Tech, Energy Bright Spots for Stock Pickers: Barron's Roundtable

(Bloomberg) -- Some of Wall Street’s most influential investors are eyeing energy and technology plays as the bull market hums on.

Asked for their best stock picks as part of Barron’s 2018 roundtable discussion, Jeffrey Gundlach, Abby Joseph Cohen, Delphi Management founder Scott Black and other panelists championed technology and energy companies they see profiting from rising tides in those industries.

The investors convened as U.S. stock markets are at record highs and less than a month after President Donald Trump signed a major corporate tax cut into law. But while the market may be richly priced now, bargains still proliferate if you look in the right places, the panelists argued.

Four of the nine participants highlighted companies tied in some way to semiconductors, from Samsung Electronics Co. -- Cohen’s pick -- to Lam Research Corp., favored by Black, which manufactures semiconductor processing equipment used in making circuits.

“People are still living in the past. They retain a notion from 1995 to 2000 that semiconductor-equipment manufacturing is wildly cyclical and a bad business," Paul Wick, lead manager of the Columbia Seligman Communications & Information Fund at Columbia Threadneedle Investments. He pitched Micron Technology Inc. “In fact, the chip industry has become much less volatile."

‘Powerful Trends’

William Priest, co-chief investment officer for Epoch Investment Partners, said Applied Materials Inc. “is at the center of all these powerful trends we’ve been talking about today -- artificial intelligence, the growing impact of technology across industries."

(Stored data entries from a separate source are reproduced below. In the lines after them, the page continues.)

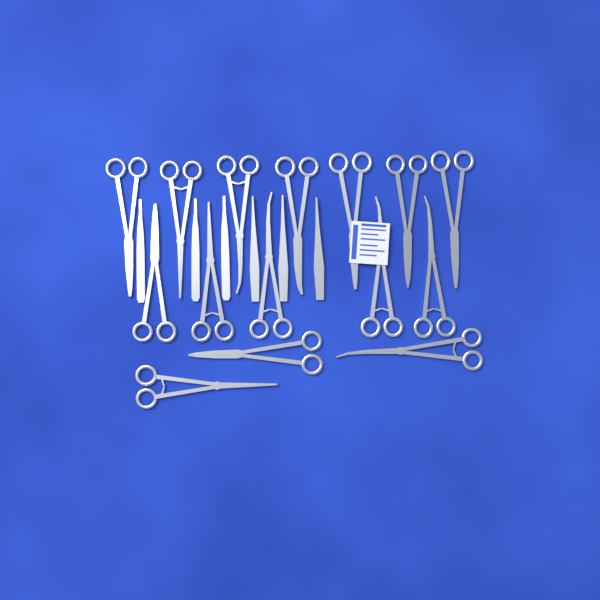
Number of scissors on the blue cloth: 15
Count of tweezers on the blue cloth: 3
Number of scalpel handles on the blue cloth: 3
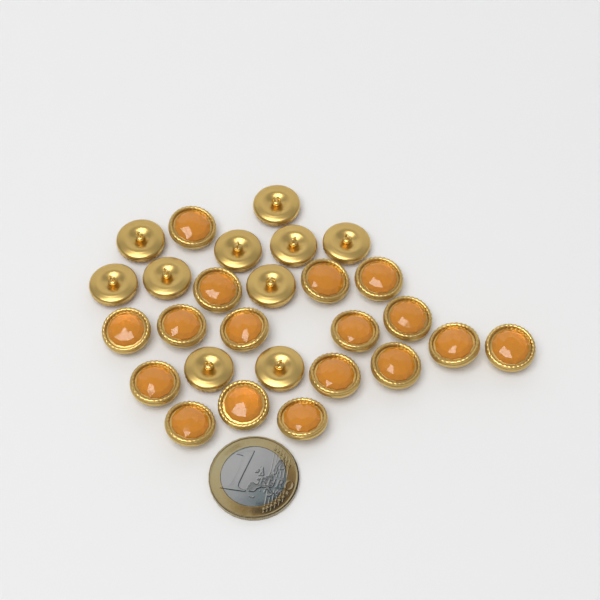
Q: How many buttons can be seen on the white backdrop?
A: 27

The secular trend buoying semiconductor companies should even benefit Samsung, says Cohen, Goldman Sachs & Co.’s senior investment strategist. The company has suffered from geopolitical and domestic issues facing South Korea, but strong demand for its products elsewhere in Asia should help it avoid some of the other drivers weighing South Korean companies down. “Samsung is primarily an export company," she said.

Cohen also highlighted Occidental Petroleum Corp, a company she thinks could be a beneficiary if commodity prices rise and the energy industry benefits from tax reform. The company is "a niche player in the exploration and production industry," she said. Cohen added that the company’s improving balance sheet, its presence in midstream chemicals business and its dividend yield could drive the stock higher.

‘Very Cheap’

“Broadly, commodities are very, very cheap," DoubleLine Capital co-founder Gundlach told the magazine. The investor sometimes dubbed the bond king said he likes shares of Tortoise MLP Fund, a closed-end fund that owns energy master-limited partnerships and has a yield close to 9 percent, as a careful way of playing a bet on rising oil.

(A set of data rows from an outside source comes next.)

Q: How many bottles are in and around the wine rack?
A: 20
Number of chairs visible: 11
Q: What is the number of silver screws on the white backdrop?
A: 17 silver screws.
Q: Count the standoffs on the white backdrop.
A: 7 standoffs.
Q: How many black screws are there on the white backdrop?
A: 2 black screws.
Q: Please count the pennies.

“If yields go up, it is likely that this commodity thesis is playing out," he said. “But if interest rates go down -- and I have a hard time seeing a big rally in rates -- I’ve got a feeling that the yield starvation around the world remains with us, and perhaps that supports the price" of the Tortoise MLP fund.

Delphi’s Black took a more indirect approach to the energy game, highlighting Hi-Crush Partners LP (HCLP), which he called an "industry leader" in mining fracking sand. Demand for energy "is driving demand for sand," he said, and the company has better economics than its competitors.